12) A compensação por extinção do posto de trabalho, e outros direitos, no montante de 124.746,05 euros, foram considerados créditos da Autora sobre a Massa Insolvente, não lhe sendo oponível o Plano de Insolvência, pelo que Autora poderia exigir todo o crédito à R.

13) Desta forma, a R, E.P.M.E.- Empresa Portuguesa de Montagens Eléctricas, SA é que deveria ter sido condenada nos montantes que a sentença consagrou, porém considerando-se os créditos da Autora sobre a insolvência e não da Massa Insolvente, devendo os mesmos ser pagos de acordo com o Plano de Insolvência e nos seus precisos termos;

14) Deverá, pois, o douto Acórdão ser alterado, considerando-se que os créditos da Autora são sobre a insolvência e não da Massa Insolvente, já que esta nunca foi demandada e aplicando-se o Plano de Insolvência;

15) Porém e caso assim não se entenda sempre se dirá:

O douto Acórdão considerou como dívidas da Massa Insolvente, os créditos reclamados pela A., nomeadamente o montante relativo a compensação por antiguidade;

16) Embora considerando lícito o despedimento promovido pelo Administrador de insolvência, considerou os créditos reclamados, incluindo a compensação por antiguidade, enquadrou-os na alínea c) do art°. 51° do CIRE.

17) Esta alínea refere que são dívidas da massa insolvente "as dívidas emergentes dos actos de administração, liquidação e partilha da massa insolvente".

18) A recorrente não concorda com o expresso no douto Acórdão, por errada interpretação das normas atinentes ao caso;

19) De facto, a declaração judicial de insolvência, não extingue os contratos de trabalho, devendo o Administrador de Insolvência de continuar a satisfazer integralmente as obrigações para com os trabalhadores enquanto o estabelecimento não for definitivamente encerrado - (art°. 347° do Código de Trabalho, aplicável por força do art°. 277°, do CIRE.

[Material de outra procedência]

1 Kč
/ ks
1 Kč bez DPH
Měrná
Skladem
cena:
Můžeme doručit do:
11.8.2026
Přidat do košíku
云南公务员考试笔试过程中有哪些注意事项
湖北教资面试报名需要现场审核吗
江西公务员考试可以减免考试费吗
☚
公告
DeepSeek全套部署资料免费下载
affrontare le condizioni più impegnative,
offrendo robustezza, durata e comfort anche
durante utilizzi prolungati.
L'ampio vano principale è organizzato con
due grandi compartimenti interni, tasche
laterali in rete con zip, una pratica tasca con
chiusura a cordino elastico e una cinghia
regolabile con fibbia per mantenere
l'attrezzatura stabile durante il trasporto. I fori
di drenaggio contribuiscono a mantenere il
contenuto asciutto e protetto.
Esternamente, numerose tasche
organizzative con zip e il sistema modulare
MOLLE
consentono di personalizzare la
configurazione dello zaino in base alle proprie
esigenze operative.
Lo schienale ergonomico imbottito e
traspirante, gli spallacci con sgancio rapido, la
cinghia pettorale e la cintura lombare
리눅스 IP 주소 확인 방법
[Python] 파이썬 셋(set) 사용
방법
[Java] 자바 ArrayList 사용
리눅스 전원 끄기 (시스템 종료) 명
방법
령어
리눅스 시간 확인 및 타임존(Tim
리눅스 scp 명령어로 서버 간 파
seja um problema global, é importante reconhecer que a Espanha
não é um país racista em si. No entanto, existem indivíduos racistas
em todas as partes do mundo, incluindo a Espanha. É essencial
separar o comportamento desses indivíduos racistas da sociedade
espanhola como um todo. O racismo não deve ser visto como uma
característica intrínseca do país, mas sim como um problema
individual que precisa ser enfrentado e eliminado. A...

20) As obrigações para com os trabalhadores serão sempre os salários do trabalho prestado pelos trabalhadores, após a declaração de insolvência.

21) Os montantes decorrentes da indemnização/compensação da antiguidade do trabalhador são sempre dívidas da insolvente e não da massa insolvente.

22) Nem poderia ser de outra forma, porque se os contratos de trabalho não cessam com a declaração judicial de insolvência, sempre o Administrador de Insolvência, terá que os resolver, ou porque entende que na pendência do processo de insolvência estarão "a mais", ou porque eventualmente os credores decretam a liquidação e/ou encerramento da actividade.

23) A entender-se que estes actos do Administrador de Insolvência, no que se refere aos contratos de trabalho e às consequências da sua cessação, serão sempre da Massa Insolvente, teríamos, por absurdo, que todos os créditos emergentes de contratos de trabalho serão sempre dívidas da massa insolvente e não da insolvente.

24) O que nunca esteve no espírito da lei nem da intenção do legislador, na feitura do artº 51 ° do CIRE,

25) Porque desta forma e perante a solução expressa no Acórdão, teríamos no mesmo processo de insolvência, dependendo ou não do trabalhador em sede de tribunal de Trabalho, reclamar as dívidas à massa insolvente, créditos emergentes do contrato de trabalho, nomeadamente a nível de indemnização/compensação por antiguidade, reclamados e aceites pelo Administrador de Insolvência, nos termos do art° 128° do CIRE e teríamos por outro lado os mesmos montantes relativos a indemnização /compensação, a serem considerados dívidas da massa insolvente:

26) O que do ponto de vista de pagamentos, tem normas bem diferentes, sendo sempre mais privilegiadas os pagamentos das dívidas da massa insolvente.

27) O mesmo tipo de créditos emergentes da cessação do contrato de trabalho não pode, ao mesmo tempo, ser considerado dívida da insolvente e dívida da massa insolvente.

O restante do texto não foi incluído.